Creating and managing a positive digital environment for children has become a priority for parents, lawmakers, and technology companies. However, as proposals progress to develop solutions and implement protections, we must ensure that our approaches address parents’ concerns without creating additional issues from the extensive collection of minors’ data.

Several legislative proposals currently seek to shift the responsibility of verifying a minor’s age from app creators and content platforms to the manufacturers of hardware devices like smartphones. However, this approach misplaces accountability within the technology stack, targeting the wrong layer of the ecosystem. To understand why this distinction matters, it’s essential to break down the key components of the technology stack:
• Hardware refers to physical devices such as smartphones, laptops, and gaming consoles manufactured by companies such as Apple, Samsung, and Dell.

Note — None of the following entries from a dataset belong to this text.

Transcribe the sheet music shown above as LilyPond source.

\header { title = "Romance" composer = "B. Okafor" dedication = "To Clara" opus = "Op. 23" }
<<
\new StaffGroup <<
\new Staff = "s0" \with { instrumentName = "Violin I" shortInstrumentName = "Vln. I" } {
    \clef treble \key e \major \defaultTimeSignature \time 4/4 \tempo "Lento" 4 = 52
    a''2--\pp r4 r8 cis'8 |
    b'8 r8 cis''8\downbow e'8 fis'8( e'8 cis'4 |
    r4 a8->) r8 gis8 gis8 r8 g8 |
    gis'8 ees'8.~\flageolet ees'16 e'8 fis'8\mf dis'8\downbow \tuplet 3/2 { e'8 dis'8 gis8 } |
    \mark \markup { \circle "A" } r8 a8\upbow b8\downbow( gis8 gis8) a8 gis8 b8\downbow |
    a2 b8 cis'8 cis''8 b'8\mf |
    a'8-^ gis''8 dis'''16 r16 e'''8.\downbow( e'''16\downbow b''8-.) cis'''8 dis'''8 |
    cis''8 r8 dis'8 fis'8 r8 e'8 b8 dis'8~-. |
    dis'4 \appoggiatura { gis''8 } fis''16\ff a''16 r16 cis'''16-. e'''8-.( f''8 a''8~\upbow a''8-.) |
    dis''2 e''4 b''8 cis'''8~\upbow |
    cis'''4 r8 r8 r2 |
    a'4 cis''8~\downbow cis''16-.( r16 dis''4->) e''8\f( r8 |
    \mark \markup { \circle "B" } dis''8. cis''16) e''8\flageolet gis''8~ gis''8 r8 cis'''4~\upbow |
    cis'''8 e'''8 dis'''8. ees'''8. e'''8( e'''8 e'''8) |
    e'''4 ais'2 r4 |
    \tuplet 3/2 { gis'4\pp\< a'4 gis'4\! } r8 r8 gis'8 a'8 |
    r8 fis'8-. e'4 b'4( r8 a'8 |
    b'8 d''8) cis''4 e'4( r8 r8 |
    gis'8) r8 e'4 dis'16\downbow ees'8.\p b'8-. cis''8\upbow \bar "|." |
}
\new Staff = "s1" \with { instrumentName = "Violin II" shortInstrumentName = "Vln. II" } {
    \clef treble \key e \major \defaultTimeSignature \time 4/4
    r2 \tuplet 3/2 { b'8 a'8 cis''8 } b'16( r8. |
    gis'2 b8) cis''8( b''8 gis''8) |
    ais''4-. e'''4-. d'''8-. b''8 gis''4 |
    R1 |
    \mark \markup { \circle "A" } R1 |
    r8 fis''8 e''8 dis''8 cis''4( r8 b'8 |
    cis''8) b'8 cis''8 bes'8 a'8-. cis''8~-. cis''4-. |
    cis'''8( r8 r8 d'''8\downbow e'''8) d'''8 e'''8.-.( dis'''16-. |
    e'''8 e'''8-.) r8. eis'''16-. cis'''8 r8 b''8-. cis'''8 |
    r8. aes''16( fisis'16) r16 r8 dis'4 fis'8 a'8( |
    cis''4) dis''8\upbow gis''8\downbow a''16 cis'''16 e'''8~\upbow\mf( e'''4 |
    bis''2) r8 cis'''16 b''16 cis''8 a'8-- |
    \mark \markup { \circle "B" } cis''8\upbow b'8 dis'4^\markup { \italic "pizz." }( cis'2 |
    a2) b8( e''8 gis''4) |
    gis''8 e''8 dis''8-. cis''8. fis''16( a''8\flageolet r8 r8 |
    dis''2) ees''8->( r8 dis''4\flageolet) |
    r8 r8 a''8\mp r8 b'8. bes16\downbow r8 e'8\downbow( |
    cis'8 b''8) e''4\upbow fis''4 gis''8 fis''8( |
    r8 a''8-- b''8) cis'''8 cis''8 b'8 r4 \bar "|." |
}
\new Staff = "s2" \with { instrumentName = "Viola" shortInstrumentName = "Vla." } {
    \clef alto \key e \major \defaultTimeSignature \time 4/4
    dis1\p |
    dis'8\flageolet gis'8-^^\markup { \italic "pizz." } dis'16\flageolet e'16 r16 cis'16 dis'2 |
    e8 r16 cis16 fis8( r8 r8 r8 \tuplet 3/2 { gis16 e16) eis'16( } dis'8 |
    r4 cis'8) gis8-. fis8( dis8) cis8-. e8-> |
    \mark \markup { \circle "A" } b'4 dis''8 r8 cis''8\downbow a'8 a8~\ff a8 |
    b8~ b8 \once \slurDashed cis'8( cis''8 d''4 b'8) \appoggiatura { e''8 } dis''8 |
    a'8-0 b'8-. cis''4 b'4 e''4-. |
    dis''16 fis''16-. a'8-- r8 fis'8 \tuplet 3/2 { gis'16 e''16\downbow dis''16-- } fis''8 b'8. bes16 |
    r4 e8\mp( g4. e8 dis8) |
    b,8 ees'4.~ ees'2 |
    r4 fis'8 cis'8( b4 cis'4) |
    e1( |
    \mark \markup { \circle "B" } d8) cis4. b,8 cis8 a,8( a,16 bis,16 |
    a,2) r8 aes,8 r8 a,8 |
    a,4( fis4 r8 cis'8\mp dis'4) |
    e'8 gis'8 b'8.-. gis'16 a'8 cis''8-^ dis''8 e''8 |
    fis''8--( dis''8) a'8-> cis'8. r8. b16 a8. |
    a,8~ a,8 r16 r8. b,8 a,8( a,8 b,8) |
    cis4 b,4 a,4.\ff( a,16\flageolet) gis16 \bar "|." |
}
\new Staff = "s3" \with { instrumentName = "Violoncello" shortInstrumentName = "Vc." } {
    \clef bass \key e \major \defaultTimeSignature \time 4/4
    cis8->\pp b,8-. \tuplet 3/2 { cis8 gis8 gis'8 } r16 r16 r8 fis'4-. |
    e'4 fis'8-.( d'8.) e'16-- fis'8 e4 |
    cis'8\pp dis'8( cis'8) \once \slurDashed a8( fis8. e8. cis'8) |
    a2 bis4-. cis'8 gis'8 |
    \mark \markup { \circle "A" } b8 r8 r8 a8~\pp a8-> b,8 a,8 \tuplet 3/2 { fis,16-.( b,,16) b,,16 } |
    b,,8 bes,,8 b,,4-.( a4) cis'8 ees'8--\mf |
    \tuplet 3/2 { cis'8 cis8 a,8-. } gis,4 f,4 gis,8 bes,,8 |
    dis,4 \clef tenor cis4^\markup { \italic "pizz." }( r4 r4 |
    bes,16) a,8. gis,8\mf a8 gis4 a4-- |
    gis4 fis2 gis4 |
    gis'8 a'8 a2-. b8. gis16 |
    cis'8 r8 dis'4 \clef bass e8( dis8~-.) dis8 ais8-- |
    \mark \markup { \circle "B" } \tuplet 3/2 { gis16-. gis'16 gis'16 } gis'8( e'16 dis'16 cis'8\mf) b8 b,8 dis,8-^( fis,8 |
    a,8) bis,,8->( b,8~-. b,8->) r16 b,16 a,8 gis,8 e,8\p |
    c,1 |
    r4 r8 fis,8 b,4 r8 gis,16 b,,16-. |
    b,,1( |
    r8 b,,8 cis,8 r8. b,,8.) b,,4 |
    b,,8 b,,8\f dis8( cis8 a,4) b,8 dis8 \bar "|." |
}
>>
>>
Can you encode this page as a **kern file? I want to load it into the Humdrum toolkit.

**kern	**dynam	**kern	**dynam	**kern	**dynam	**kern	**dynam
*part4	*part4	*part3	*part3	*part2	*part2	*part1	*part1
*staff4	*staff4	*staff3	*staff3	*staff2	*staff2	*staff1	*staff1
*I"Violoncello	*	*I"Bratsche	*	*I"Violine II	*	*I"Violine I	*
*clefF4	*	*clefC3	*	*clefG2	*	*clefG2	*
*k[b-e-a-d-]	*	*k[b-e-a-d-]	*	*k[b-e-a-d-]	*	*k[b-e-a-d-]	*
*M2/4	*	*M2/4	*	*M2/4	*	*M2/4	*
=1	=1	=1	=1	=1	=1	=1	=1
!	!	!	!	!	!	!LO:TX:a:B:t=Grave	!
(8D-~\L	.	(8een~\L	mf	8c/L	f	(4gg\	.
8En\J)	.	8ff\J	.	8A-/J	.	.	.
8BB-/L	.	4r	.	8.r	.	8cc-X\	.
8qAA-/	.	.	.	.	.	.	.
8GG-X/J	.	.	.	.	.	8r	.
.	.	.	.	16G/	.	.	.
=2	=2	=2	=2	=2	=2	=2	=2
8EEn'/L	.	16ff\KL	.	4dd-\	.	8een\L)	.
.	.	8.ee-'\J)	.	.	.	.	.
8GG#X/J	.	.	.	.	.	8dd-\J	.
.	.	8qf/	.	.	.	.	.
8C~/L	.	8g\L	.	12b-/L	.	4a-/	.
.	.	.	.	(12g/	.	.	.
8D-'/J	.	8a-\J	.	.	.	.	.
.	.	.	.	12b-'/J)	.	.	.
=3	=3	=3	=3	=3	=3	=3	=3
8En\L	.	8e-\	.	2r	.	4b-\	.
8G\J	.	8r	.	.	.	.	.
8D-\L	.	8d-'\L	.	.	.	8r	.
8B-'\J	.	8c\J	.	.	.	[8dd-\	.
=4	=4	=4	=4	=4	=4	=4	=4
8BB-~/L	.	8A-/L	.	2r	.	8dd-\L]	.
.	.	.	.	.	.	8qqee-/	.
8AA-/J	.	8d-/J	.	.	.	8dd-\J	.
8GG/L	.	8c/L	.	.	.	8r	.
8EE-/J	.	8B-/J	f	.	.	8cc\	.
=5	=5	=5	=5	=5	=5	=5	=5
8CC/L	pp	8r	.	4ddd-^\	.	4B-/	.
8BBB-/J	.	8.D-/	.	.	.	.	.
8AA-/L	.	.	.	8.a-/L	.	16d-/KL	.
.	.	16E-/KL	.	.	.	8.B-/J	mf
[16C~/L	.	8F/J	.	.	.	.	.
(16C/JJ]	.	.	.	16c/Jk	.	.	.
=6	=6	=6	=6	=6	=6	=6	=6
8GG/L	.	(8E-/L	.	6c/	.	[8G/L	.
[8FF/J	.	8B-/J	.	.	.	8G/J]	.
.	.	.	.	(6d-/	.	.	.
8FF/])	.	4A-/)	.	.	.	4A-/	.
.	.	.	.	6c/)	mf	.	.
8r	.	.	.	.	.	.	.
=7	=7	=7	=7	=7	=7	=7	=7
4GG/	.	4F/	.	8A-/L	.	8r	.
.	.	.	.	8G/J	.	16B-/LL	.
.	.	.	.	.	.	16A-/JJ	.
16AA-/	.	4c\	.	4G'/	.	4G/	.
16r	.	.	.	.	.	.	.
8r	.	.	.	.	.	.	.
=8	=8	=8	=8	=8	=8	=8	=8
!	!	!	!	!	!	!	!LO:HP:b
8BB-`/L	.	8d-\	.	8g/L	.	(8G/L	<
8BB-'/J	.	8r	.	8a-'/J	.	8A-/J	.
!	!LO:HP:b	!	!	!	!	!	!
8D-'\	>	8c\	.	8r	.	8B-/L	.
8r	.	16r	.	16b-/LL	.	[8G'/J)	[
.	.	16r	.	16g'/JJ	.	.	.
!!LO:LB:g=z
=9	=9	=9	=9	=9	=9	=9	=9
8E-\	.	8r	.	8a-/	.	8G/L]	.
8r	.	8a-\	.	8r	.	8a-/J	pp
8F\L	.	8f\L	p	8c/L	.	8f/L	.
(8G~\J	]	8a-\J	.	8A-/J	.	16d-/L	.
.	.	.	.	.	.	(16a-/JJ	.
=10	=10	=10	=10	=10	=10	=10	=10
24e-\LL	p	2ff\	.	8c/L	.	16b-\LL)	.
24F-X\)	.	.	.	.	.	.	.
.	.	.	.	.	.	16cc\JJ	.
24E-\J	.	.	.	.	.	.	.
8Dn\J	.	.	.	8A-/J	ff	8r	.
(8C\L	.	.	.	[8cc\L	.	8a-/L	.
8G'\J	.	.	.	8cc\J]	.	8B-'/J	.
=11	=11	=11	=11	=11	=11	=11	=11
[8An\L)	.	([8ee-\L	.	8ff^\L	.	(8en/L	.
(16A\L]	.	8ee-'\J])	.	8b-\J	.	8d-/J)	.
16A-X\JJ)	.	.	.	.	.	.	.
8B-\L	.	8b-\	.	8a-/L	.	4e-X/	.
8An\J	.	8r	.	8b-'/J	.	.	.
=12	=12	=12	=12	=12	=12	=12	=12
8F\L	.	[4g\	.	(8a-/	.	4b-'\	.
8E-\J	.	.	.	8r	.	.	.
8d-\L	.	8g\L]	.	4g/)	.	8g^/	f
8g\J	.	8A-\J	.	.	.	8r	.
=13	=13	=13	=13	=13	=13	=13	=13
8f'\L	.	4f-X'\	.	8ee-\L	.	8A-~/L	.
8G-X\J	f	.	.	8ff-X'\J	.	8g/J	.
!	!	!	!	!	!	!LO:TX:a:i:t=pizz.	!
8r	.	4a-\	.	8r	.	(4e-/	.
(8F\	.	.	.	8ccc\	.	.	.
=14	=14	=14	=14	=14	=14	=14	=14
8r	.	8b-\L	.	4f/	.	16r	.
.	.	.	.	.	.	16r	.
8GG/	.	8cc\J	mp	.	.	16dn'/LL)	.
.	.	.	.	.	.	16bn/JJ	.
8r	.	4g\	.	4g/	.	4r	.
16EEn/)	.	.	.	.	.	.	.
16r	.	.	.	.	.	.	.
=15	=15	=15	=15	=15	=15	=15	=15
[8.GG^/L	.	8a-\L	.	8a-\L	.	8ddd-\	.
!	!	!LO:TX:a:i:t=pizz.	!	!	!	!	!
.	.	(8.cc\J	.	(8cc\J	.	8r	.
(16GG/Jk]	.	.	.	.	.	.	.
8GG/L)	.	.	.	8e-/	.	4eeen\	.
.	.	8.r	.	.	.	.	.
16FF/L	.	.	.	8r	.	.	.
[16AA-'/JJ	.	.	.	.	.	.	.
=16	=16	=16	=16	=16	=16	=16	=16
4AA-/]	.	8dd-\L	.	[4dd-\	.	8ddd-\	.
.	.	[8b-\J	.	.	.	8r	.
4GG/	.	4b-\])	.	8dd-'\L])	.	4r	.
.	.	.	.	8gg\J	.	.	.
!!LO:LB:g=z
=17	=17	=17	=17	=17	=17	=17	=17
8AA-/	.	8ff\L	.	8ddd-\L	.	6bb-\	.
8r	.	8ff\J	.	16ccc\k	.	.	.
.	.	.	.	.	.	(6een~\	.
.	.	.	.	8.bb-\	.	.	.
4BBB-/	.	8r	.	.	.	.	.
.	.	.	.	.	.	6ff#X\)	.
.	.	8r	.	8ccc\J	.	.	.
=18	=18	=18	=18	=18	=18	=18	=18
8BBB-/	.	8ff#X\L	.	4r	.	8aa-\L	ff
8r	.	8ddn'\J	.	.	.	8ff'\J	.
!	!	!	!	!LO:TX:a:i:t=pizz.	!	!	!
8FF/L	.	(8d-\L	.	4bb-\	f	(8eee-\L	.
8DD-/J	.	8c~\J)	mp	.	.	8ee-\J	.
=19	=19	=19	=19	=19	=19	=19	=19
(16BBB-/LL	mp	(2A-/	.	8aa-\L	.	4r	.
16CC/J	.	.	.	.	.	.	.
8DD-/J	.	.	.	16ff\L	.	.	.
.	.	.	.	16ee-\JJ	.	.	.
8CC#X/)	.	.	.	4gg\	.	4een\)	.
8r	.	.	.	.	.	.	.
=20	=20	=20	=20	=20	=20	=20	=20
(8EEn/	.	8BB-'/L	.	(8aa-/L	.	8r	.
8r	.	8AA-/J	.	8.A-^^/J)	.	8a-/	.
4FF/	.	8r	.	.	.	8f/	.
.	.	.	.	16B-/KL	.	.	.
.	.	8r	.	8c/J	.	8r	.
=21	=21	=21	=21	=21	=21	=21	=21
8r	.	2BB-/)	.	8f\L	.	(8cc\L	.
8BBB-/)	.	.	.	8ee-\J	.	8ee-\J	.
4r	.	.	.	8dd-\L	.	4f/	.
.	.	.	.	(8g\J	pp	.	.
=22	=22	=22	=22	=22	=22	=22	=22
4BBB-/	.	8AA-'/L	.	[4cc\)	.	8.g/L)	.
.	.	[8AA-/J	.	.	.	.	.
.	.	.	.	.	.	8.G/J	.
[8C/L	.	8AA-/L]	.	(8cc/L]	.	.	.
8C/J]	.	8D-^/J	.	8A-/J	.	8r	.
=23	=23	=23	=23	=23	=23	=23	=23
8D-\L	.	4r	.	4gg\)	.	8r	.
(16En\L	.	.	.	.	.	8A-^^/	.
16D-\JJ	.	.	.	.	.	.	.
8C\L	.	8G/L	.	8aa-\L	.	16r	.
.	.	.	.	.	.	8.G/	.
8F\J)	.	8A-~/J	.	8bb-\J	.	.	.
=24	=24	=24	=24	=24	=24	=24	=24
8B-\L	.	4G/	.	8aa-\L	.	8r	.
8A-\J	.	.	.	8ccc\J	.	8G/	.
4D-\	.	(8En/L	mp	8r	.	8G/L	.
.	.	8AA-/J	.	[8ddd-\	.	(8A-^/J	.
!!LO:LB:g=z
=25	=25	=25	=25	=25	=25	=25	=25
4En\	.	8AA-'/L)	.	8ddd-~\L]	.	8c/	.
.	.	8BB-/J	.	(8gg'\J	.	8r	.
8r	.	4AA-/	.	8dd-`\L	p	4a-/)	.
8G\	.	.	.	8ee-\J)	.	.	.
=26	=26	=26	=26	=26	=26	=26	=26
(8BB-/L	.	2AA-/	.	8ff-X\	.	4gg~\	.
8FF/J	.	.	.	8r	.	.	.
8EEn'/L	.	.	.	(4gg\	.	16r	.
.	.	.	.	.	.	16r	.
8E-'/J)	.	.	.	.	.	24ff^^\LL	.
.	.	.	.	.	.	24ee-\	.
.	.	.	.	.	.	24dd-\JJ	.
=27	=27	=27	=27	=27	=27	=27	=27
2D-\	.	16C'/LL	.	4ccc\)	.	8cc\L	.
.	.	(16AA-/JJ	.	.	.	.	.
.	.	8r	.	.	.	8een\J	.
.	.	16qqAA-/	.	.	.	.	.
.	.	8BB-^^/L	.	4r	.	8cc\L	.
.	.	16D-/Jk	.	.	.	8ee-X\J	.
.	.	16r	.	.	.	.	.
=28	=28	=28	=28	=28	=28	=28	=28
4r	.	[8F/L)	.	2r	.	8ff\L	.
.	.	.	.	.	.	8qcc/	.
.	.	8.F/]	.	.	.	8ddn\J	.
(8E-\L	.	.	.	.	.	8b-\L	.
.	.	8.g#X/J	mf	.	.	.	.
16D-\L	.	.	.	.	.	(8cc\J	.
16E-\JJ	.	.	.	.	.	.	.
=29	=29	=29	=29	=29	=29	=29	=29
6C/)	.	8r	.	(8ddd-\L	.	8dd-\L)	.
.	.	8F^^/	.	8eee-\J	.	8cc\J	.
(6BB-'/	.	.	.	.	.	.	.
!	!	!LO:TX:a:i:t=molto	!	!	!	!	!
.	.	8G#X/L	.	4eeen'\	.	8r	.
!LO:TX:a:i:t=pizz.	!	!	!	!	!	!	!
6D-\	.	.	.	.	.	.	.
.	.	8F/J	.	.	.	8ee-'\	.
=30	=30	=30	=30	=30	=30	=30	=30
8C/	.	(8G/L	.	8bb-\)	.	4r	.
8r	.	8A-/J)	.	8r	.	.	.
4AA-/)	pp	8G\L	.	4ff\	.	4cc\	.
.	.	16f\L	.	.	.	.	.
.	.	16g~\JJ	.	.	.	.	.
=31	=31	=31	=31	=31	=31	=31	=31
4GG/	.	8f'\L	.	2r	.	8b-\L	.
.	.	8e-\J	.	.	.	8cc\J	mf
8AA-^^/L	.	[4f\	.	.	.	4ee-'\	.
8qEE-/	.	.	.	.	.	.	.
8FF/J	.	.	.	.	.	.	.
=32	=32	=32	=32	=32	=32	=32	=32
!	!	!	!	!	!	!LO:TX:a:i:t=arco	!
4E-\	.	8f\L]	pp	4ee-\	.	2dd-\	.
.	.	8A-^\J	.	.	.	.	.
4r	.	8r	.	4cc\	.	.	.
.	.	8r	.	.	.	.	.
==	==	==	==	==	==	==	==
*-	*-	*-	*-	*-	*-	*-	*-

• Software comprises the programs and operating systems that operate on these devices, such as iOS on an iPhone or Windows on a PC.
• Content providers, such as app developers and media platforms, create and distribute the digital experiences we engage with, such as social media apps, video streaming services, and online games.
The fundamental issue with these legislative proposals is that they conflate device manufacturers—those who build the hardware- with app creators and content providers—who control user interactions, content, and data policies. Holding hardware manufacturers responsible for app-based data management misaligns regulation with technological reality, potentially leading to ineffective and impractical solutions.
The key difference is who controls what. Hardware companies (like Apple, Samsung, and Sony) build the devices and the essential operating system software. They provide the tool but not the specific content you see on it. Content providers (like YouTube, TikTok, Instagram, or news websites) control the information flow of what appears on the screen. The smartphone’s manufacturer builds the device, but the apps consumers choose (YouTube, games, etc.) provide the content you see on it.
Creating regulations that require hardware companies to manage age restrictions (age gating) on content places responsibility at the wrong layer of the technology stack. The hardware serves as a delivery mechanism that displays the content sent by an app or website the consumer chooses to engage with. A phone or console cannot distinguish whether a video or website is “for adults” or “for kids” without guidance from the content source. Attempts to enforce filtering at the device level encounter serious practical problems because the device isn’t aware of the context of every piece of content – that knowledge resides with the content provider.
Hardware companies also lack a reliable method for determining a user’s age or identity. Your device doesn’t automatically know if you are 12, 18, or 40. At best, when initially purchased, it might contain a user profile with a birth date (which a child could easily misrepresent) or rely on guesswork like “facial recognition”— but that raises privacy concerns. Accurate age verification typically requires checking official IDs or similar sensitive information, which a phone or laptop cannot do on its own. Conducting age checks at the device or operating system level could also invade user privacy and would likely fail if a device is shared among multiple users, for instance, a family iPad. A device cannot easily identify who is holding it at any given moment.
Legislation like Utah’s App Store Accountability Act raises serious concerns about privacy and data security. It requires app stores to share users’ age information with every developer without parental consent or clear guidelines on how this sensitive data can be used or who collects it. This approach compromises user privacy and introduces significant risks, including the potential for malicious actors to exploit or sell children’s personal information.
A key issue with this model is that age-gating should be the responsibility of individual apps, not device manufacturers or app stores. Many apps do not require age verification because they are not designed for specific age groups, meaning they should not be compelled to collect unnecessary personal data.
As we develop frameworks for online child safety, solutions must genuinely protect children without introducing new privacy risks. Effective safeguards require age-gating at the content level, where apps and platforms determine appropriate access based on the content itself rather than at the device level, where broad data sharing can create new vulnerabilities. In conjunction with content-based age verification, parental controls provide a more secure and responsible approach—empowering families while ensuring that children’s personal data remains protected.